= TEXT EXCERPT =

---

Big K.R.I.T. is carving out a new space for himself again. Early in his career he showed out with quality material devoid of any mixtape inclinations and gave it away for free. In an industry with deepening commercial roots in Atlanta, K.R.I.T. had a different and more specific country charm to him. He’s a deep-South native and almost two decades after Outkast was booed at The Source awards there’s a public cry for the region to be acknowledged in his music. Over the summer, K.R.I.T. lashed out and built momentum with the sentiment on “Mt. Olympus,” forcefully grabbing attention as much as pining for it with verses and a hook that air out his exasperation with not being taken seriously. 

The against-the-industry bend is only part of K.R.I.T. though and while he has legitimate reasons for feeling snubbed, most of Cadillactica invites you in instead of antagonizing. As immediately listenable as his debut album Live from the Undergroundwas, the record was contrived from fresher sounding and more promising mixtape-albums released in succession just a couple years prior. K.R.I.T. earned his fans with a string of those brimming free releases but after the Def Jam debut he has remained in the margins of mainstream notoriety.

---

[Collection entries]

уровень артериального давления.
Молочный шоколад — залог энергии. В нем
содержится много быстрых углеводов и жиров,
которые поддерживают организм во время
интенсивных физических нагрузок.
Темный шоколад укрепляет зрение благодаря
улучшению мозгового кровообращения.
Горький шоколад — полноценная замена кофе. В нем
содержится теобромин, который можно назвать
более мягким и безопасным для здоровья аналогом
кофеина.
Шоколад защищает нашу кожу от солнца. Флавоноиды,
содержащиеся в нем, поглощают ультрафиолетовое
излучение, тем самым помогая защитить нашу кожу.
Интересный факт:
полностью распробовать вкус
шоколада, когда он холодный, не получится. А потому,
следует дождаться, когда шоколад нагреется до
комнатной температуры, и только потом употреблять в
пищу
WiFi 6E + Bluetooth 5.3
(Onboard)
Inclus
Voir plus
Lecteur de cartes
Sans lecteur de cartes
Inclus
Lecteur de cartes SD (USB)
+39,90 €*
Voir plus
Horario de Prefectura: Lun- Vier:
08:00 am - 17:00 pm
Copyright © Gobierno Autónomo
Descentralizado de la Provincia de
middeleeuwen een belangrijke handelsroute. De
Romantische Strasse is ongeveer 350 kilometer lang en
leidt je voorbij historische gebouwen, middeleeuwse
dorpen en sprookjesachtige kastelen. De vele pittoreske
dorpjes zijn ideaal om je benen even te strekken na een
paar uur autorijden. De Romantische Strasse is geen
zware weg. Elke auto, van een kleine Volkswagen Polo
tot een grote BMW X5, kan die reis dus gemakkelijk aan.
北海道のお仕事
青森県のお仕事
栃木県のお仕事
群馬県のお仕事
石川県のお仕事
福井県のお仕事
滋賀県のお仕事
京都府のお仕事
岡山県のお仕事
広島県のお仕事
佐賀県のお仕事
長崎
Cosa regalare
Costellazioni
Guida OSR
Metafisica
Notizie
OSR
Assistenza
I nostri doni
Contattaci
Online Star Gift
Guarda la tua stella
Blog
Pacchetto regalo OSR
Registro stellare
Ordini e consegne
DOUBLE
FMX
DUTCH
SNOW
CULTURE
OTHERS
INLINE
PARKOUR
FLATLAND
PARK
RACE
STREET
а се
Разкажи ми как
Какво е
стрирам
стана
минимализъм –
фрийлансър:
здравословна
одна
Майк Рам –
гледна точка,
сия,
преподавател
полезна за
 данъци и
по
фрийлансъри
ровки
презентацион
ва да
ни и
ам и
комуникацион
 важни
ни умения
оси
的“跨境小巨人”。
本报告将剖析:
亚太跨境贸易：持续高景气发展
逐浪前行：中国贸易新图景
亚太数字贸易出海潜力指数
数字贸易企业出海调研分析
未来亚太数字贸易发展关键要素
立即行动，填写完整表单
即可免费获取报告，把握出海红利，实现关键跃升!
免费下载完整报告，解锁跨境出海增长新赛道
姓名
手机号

---

= PROBLEM SET =
1. Arrange the entries as a numbered list, leaving out any blank lines. Start at the first line of the entries and go on through the line that contains "содержащиеся в нем, поглощают".
2. Pick up the Big K.R.I.T. review after its last sentence and continue writing it.

= ANSWERS BELOW =
1.
1. уровень артериального давления.
2. Молочный шоколад — залог энергии. В нем
3. содержится много быстрых углеводов и жиров,
4. которые поддерживают организм во время
5. интенсивных физических нагрузок.
6. Темный шоколад укрепляет зрение благодаря
7. улучшению мозгового кровообращения.
8. Горький шоколад — полноценная замена кофе. В нем
9. содержится теобромин, который можно назвать
10. более мягким и безопасным для здоровья аналогом
11. кофеина.
12. Шоколад защищает нашу кожу от солнца. Флавоноиды,
13. содержащиеся в нем, поглощают ультрафиолетовое

2.
There’s a constant nod to artists like Outkast and 8Ball & MJG in K.R.I.T.’s Southern iconography and his music is drenched in the homage. Cadillactica carries the Soul and Funk of that tradition, but there’s also a different angle of approach than before. There’s only three samples on the album, a nearly complete but slowly built departure from K.R.I.T.’s reliance on flipping records. He’s also handed the production over to several guests for the album’s singles (this after a less album-like mixtape produced with help from hitmaker Mike Will Made It). It’s a transition into approachability perhaps and even with K.R.I.T. on the boards for more than half of the album, the featured production is a major artistic shift.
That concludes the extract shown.